The Queen’s mother, Anne Boleyn, executed by the Queen’s father for treason and adultery, had been possessed of a sixth finger and a furry growth on her neck. How much evidence did you want?

‘Now how’s the Queen do that?’ Jack said. ‘She makes war on witchcraft, and her advisers look around for somebody well-known to execute to make it look good.’

A dead twig had snapped under his boot, making me start as he sprang away from the oak, forefinger aimed at my chest.

‘Go on… tell me it’s wivout bleedin’ precedent. And you may mention the late King Harry.’

I wanted to laugh, but it wouldn’t come. This queen was different. This queen had an acute intelligence and questing mind fascinated by alchemy and the cabala. This queen was powerfully Protestant while celebrating the Mass in deep privacy.

‘Heresy.’ I’d shrugged. ‘All science is heresy. Now… can you help me?’

He’d paced a slow circle around the oak.

‘Yea, well,’ he’d said at last, ‘I suppose you oughter have somefink to take your mind off what’s happening downriver.’

He’d meant London. Becoming known in Europe as Satan’s city. And not, at this moment, a good place to be if you were a friend of Robert Dudley.

IV

The Smoke of Rumour

WHEN BROTHER ELIAS had made his stately departure to the inn, we ate bread and goatcheese with Goodwife Faldo.

It had been Jack’s idea that she should play the pigeon so that I might observe a scrying without giving away my identity. Goodwife Faldo, who’d once taken my mother to see a cunning woman in the hope of asking my dead father if there was money hidden anywhere, had agreed at once to accept me as her brother for the day.

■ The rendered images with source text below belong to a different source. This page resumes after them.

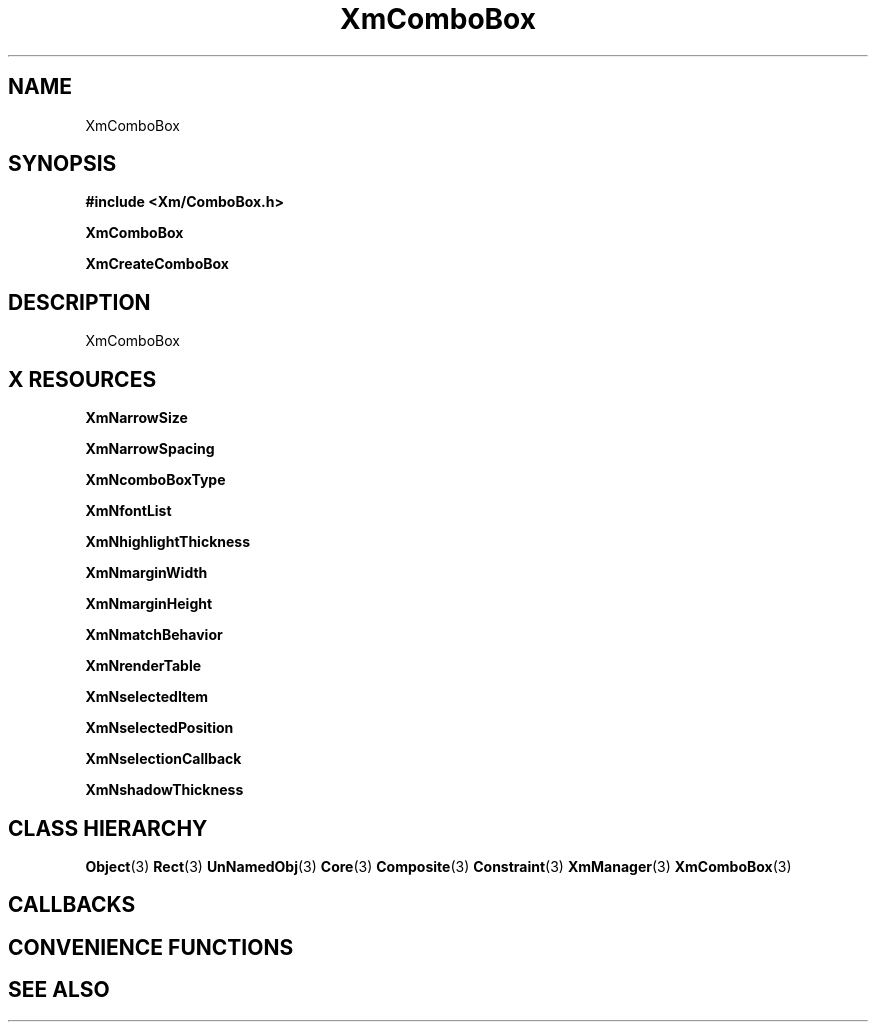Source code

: '\" t
.\" $Header: /cvsroot/lesstif/lesstif/doc/lessdox/widgets/XmComboBox.3,v 1.4 2001/03/04 22:02:02 amai Exp $
.\"
.\" Copyright (C) 1997-1998 Free Software Foundation, Inc.
.\" 
.\" This file is part of the GNU LessTif Library.
.\" This library is free software; you can redistribute it and/or
.\" modify it under the terms of the GNU Library General Public
.\" License as published by the Free Software Foundation; either
.\" version 2 of the License, or (at your option) any later version.
.\" 
.\" This library is distributed in the hope that it will be useful,
.\" but WITHOUT ANY WARRANTY; without even the implied warranty of
.\" MERCHANTABILITY or FITNESS FOR A PARTICULAR PURPOSE.  See the GNU
.\" Library General Public License for more details.
.\" 
.\" You should have received a copy of the GNU Library General Public
.\" License along with this library; if not, write to the Free
.\" Software Foundation, Inc., 675 Mass Ave, Cambridge, MA 02139, USA.
.\" 
.TH XmComboBox 3 "April 1998" "LessTif Project" "LessTif Manuals"
.SH NAME
XmComboBox
.SH SYNOPSIS
.B #include <Xm/ComboBox.h>
.PP
.B XmComboBox
.PP
.B XmCreateComboBox
.SH DESCRIPTION
XmComboBox
.SH X RESOURCES
.TS
tab(;);
l l l l l.
Name;Class;Type;Default;Access
_
XmNarrowSize;XmCArrowSize;HorizontalDimension;NULL;CSG
XmNarrowSpacing;XmCArrowSpacing;HorizontalDimension;NULL;CSG
XmNcomboBoxType;XmCComboBoxType;ComboBoxType;NULL;CSG
XmNfontList;XmCFontList;FontList;NULL;CSG
XmNhighlightThickness;XmCHighlightThickness;HorizontalDimension;NULL;CSG
XmNmarginWidth;XmCMarginWidth;HorizontalDimension;NULL;CSG
XmNmarginHeight;XmCMarginHeight;VerticalDimension;NULL;CSG
XmNmatchBehavior;XmCMatchBehavior;MatchBehavior;NULL;CSG
XmNrenderTable;XmCRenderTable;RenderTable;NULL;CSG
XmNselectedItem;XmCSelectedItem;XmString;NULL;CSG
XmNselectedPosition;XmCSelectedPosition;Int;0;CSG
XmNselectionCallback;XmCCallback;Callback;NULL;CSG
XmNshadowThickness;XmCShadowThickness;HorizontalDimension;NULL;CSG
.TE
.PP
.BR XmNarrowSize
.PP
.BR XmNarrowSpacing
.PP
.BR XmNcomboBoxType
.PP
.BR XmNfontList
.PP
.BR XmNhighlightThickness
.PP
.BR XmNmarginWidth
.PP
.BR XmNmarginHeight
.PP
.BR XmNmatchBehavior
.PP
.BR XmNrenderTable
.PP
.BR XmNselectedItem
.PP
.BR XmNselectedPosition
.PP
.BR XmNselectionCallback
.PP
.BR XmNshadowThickness
.PP
.SH CLASS HIERARCHY
.BR Object (3)
.BR Rect (3)
.BR UnNamedObj (3)
.BR Core (3)
.BR Composite (3)
.BR Constraint (3)
.BR XmManager (3)
.BR XmComboBox (3)
.SH CALLBACKS
.SH CONVENIENCE FUNCTIONS
.SH SEE ALSO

After our meal, she said she’d walk out to the meadow to suggest to her husband and sons that, rather than disrupt our sitting, they might eat at the inn tonight. I gave her my last shilling to pay for their meat and small beer, and then Jack and I walked down to the riverside where casks of fresh-brewed ale were being loaded into a barge. The air was cooling fast these evenings and the ambering sky above the distant city was smutted and heavy from first fires. And the smoke of rumour.

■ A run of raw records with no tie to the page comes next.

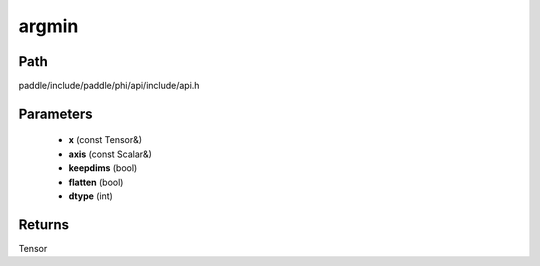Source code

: .. _en_api_paddle_experimental_argmin:

argmin
-------------------------------

.. cpp:function:: Tensor argmin ( const Tensor & x , const Scalar & axis , bool keepdims = false , bool flatten = false , int dtype = 3 ) ;


Path
:::::::::::::::::::::
paddle/include/paddle/phi/api/include/api.h

Parameters
:::::::::::::::::::::
	- **x** (const Tensor&)
	- **axis** (const Scalar&)
	- **keepdims** (bool)
	- **flatten** (bool)
	- **dtype** (int)

Returns
:::::::::::::::::::::
Tensor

I hadn’t ventured into London for more than a week, but the gossip had been drifting down to me like black flakes from a lamp-scorched purlin. The city all atremble in the glitter of a dangerous lightning.

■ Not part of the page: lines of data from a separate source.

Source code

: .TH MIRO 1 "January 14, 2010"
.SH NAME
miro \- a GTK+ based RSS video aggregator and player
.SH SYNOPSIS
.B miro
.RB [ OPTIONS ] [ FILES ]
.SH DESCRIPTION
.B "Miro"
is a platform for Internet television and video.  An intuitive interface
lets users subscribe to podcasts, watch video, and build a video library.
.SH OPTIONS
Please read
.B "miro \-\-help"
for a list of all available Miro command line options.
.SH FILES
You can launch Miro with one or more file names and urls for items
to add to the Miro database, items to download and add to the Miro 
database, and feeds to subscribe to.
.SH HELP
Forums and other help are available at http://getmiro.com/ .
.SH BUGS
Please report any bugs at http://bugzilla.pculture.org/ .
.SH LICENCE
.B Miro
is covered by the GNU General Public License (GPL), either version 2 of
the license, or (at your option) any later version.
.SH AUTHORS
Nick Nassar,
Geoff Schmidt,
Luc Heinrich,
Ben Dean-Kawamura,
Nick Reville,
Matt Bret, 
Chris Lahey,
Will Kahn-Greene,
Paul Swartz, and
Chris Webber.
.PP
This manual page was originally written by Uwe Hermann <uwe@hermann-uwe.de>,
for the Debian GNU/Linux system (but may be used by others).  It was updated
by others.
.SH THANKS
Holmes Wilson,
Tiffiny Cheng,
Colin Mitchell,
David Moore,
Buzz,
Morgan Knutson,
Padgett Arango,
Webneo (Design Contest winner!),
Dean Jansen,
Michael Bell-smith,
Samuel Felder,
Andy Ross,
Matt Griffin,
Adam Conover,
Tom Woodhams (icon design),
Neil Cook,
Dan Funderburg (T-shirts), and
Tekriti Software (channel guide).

‘What were they saying when you were in town?’ I asked.

One reason I’d come to trust Jack Simm: he was a man of intelligence but without ambition.

Without ambition. What a blessed state that must be. Oft-times, my mother had accused me of it – far from the truth, of course, I did have ambition, though it related not to the attainment of high office so much as the acquisition of high knowledge. Not easy, however, without the level of protection that only wealth and position could provide.

Thus far, the Queen’s patronage had given me freedom to pursue my studies but not the means, for the fingers gripping the royal purse were famously held as tight as the rectal muscles of the ducks upon the river. Having calculed, by the stars, a smiling day for her coronation, I’d hoped for secure office, but nothing had come. And if things went wrong I could soon, as Jack had warned, be dangerously out of favour. In many ways, the daggers-out world of political advancement was far simpler than mine.

We’d moved away from the beer-barge, back into the wood, but I still kept my voice down low.